Das Wichtigste in Kürze
- Chile von Ausschreitungen, Plünderungen und Erdbeben erschüttert.
Er räumte am Dienstag aber eine Mitverantwortung für die aktuellen Probleme ein. Zuvor hatte es am Montag erneut lautstarke Proteste von zehntausenden Menschen gegeben, bei denen der Rücktritt Piñeras gefordert wurde. Das Land wurde zudem von Plünderungen und einem Erdbeben der Stärke 6,1 erschüttert.
Piñera wies in einem Interview mit der britischen BBC einen Rücktritt zurück. Er sagte, die Probleme Chiles hätten sich «seit 30 Jahren angehäuft». Piñeras Beliebtheitswert ist laut einer aktuellen Umfrage des Instituts Cadem auf 13 Prozent gesunken - und damit auf den niedrigsten Wert für einen Staatschef seit der Rückkehr Chiles zur Demokratie 1990. Zugleich sprachen sich 87 Prozent der Befragten dafür aus, die Verfassung Chiles, die noch aus der Zeit des Diktators Augusto Pinochet (1973-90) stammt, zu verändern. Der Milliardär Piñera war im März 2018 für seine aktuelle Amtszeit vereidigt worden. Er stand bereits von 2010 bis 2014 an der Spitze des Staates.

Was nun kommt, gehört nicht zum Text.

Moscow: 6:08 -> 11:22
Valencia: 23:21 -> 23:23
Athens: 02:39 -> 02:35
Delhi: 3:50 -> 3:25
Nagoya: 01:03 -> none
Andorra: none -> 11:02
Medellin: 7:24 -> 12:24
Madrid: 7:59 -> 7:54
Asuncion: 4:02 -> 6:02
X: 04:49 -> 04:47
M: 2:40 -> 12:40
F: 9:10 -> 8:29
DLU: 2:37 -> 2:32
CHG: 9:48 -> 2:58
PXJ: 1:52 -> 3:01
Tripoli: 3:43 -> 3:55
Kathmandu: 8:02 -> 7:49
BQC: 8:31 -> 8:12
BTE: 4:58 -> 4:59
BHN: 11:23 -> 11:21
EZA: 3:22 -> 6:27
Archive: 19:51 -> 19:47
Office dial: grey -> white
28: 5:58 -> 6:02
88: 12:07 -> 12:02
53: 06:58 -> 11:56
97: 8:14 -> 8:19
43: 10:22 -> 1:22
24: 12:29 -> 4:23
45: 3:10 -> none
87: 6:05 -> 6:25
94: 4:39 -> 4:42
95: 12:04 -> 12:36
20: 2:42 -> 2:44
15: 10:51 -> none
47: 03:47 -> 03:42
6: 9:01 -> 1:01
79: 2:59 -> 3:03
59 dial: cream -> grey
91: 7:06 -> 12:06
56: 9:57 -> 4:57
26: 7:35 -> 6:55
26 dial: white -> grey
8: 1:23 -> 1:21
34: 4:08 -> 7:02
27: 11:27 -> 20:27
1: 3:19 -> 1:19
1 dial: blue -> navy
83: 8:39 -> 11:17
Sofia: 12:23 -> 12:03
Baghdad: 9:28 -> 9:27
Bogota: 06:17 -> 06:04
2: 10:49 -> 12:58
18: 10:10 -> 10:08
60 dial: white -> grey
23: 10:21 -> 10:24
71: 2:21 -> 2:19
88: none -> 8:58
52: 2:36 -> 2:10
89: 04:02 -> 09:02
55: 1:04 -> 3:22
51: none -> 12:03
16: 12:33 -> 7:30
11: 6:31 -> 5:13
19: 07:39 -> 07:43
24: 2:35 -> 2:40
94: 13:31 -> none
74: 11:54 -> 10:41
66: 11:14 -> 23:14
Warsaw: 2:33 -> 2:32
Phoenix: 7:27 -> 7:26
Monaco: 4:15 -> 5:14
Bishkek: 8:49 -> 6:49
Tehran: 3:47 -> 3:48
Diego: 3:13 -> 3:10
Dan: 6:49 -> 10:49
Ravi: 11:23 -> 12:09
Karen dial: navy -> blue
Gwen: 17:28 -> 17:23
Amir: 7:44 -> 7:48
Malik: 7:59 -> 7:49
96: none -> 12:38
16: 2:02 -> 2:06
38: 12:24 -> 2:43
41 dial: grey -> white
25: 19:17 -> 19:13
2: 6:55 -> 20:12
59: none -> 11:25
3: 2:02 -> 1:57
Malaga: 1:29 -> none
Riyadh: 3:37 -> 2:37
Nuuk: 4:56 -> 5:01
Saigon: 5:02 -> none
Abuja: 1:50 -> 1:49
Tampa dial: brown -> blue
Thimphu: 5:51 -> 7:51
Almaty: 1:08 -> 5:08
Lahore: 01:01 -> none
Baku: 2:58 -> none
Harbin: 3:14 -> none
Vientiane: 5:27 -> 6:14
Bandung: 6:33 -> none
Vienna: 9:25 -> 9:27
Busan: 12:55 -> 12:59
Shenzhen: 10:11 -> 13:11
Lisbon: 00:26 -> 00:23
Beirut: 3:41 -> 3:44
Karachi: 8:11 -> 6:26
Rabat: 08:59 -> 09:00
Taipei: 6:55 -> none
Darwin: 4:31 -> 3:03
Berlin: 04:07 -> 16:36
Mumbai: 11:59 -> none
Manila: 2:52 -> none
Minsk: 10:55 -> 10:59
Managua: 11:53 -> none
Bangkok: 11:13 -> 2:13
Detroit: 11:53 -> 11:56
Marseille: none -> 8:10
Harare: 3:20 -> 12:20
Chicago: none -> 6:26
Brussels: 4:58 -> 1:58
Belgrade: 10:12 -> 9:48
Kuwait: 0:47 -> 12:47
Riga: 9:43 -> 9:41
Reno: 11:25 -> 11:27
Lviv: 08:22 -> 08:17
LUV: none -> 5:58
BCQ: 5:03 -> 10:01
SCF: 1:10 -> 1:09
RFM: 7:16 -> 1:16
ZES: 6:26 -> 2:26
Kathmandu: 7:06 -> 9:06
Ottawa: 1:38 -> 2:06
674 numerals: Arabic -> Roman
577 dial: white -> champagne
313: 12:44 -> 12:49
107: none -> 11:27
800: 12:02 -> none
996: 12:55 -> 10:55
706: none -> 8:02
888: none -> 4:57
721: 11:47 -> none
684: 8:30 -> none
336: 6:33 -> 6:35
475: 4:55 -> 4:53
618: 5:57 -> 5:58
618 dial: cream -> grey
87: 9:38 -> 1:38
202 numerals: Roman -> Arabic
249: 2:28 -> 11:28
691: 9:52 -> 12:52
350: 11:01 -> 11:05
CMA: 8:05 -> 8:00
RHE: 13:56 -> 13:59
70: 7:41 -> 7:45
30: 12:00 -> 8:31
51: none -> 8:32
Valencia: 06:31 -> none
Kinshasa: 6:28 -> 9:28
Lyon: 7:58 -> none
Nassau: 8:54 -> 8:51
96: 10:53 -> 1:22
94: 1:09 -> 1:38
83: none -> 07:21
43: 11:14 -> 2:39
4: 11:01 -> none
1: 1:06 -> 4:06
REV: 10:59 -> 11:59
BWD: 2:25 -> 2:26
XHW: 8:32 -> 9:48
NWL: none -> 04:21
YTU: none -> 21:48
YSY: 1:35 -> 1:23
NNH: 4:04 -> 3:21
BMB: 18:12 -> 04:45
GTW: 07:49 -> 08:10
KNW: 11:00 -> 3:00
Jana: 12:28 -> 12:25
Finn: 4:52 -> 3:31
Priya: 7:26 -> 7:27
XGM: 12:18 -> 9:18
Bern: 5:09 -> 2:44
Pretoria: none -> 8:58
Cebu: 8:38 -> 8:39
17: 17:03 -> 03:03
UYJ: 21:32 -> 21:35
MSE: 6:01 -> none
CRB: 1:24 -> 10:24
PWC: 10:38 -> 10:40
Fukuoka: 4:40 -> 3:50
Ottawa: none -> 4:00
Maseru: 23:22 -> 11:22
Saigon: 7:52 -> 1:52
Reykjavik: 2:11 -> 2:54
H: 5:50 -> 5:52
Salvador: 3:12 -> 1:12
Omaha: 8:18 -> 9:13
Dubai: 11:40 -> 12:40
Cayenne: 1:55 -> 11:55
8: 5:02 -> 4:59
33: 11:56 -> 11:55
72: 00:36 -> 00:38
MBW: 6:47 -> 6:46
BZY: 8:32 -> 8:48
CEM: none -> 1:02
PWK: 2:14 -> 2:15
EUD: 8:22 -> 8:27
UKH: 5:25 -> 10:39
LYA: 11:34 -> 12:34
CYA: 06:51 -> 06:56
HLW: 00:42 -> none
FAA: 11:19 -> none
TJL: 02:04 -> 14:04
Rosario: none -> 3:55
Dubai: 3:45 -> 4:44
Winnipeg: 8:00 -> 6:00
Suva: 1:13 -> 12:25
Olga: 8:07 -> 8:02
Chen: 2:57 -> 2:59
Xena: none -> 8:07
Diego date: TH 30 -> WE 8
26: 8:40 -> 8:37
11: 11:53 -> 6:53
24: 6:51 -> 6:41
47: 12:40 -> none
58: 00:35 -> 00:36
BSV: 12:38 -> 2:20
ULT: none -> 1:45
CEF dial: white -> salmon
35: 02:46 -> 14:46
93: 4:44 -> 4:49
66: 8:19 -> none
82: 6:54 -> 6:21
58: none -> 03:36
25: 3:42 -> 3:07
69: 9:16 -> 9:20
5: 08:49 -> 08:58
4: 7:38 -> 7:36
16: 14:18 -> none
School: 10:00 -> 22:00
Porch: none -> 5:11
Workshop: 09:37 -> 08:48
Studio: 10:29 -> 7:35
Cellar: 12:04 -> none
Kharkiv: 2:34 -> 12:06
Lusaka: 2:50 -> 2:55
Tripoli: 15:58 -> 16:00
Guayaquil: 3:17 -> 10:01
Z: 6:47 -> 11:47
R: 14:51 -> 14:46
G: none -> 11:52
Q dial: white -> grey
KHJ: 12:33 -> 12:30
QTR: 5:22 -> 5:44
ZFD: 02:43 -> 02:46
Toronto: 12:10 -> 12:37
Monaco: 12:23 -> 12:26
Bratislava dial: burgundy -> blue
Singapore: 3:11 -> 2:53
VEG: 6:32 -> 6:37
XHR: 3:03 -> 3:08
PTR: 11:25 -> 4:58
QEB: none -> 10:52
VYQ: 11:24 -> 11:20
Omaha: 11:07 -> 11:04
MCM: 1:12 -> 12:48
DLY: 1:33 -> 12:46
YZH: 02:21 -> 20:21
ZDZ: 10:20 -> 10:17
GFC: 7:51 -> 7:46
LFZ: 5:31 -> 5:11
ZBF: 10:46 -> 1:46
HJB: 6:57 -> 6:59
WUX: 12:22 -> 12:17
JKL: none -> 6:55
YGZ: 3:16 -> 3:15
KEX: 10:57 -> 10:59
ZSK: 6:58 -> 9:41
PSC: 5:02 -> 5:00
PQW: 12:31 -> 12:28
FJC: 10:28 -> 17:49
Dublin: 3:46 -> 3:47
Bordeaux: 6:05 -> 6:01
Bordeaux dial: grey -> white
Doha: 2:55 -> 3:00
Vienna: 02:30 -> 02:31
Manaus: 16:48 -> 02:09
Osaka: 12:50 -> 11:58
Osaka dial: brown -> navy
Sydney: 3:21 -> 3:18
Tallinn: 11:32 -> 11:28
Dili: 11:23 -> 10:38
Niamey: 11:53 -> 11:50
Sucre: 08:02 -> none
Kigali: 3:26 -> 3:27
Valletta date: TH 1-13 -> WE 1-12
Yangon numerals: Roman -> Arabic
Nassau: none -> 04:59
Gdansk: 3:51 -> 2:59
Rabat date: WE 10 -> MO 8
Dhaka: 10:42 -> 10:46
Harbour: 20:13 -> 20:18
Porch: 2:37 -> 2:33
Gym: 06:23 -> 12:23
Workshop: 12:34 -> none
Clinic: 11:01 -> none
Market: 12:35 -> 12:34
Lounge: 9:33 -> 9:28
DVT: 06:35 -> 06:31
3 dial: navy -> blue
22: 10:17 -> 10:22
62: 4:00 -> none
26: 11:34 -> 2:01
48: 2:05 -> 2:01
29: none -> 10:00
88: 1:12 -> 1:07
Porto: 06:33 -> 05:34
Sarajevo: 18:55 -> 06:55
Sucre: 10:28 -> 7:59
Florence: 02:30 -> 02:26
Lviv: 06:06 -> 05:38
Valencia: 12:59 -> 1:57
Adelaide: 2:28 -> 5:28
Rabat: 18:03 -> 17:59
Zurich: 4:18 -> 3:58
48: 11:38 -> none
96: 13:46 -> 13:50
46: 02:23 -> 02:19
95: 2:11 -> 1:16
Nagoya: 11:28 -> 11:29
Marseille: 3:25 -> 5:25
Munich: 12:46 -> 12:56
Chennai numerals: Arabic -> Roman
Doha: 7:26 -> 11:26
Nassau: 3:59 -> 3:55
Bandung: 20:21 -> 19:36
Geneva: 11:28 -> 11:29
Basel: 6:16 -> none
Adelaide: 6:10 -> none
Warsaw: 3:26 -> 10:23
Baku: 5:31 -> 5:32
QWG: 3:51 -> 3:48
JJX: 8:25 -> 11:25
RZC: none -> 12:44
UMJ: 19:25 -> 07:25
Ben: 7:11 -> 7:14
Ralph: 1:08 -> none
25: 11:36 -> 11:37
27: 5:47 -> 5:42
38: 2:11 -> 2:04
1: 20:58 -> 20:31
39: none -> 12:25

Die regierungskritischen Proteste in Chile begannen vor gut drei Wochen. Bei den Protesten wurden inzwischen nach Angaben der Staatsanwaltschaft 20 Menschen getötet. 150 Demonstranten erlitten Augenverletzungen. Am Montag (Ortszeit) wurden erstmals Barrikaden in der Nähe des Handelszentrums Costanera Center errichtet, das als höchster Wolkenkratzer Südamerikas ein Symbol für den wirtschaftlichen Aufstieg des Landes in den vergangenen Jahrzehnten ist. Mindestens eine Polizistin erlitt Verletzungen im Gesicht, als sie von einer Brandbombe getroffen wurde. Plünderungen wurden aus Viña del Mar, Valparaíso und Concepción gemeldet.
In Chile hat sich ein Klima der Unsicherheit breit gemacht. Piñera entschied in der vergangenen Woche, dass das Land die geplante UN-Klimakonferenz (COP25) Anfang Dezember nicht ausrichten könne. Auch das für den 16. und 17. November vorgesehene Gipfeltreffen des Asiatisch-Pazifischen Wirtschaftsforums (Apec) soll nicht wie geplant in Santiago de Chile stattfinden.
Die Schäden, die durch die sozialen Unruhen entstanden, werden inzwischen auf umgerechnet rund 800 Millionen Euro veranschlagt. Nach dem Erdbeben, das sich am Montag um 18.35 Uhr Ortszeit ereignete, wurden keine Schäden bekannt. Das Zentrum des Bebens lag bei Illapel, die Erschütterungen waren auch in der Hauptstadt zu spüren.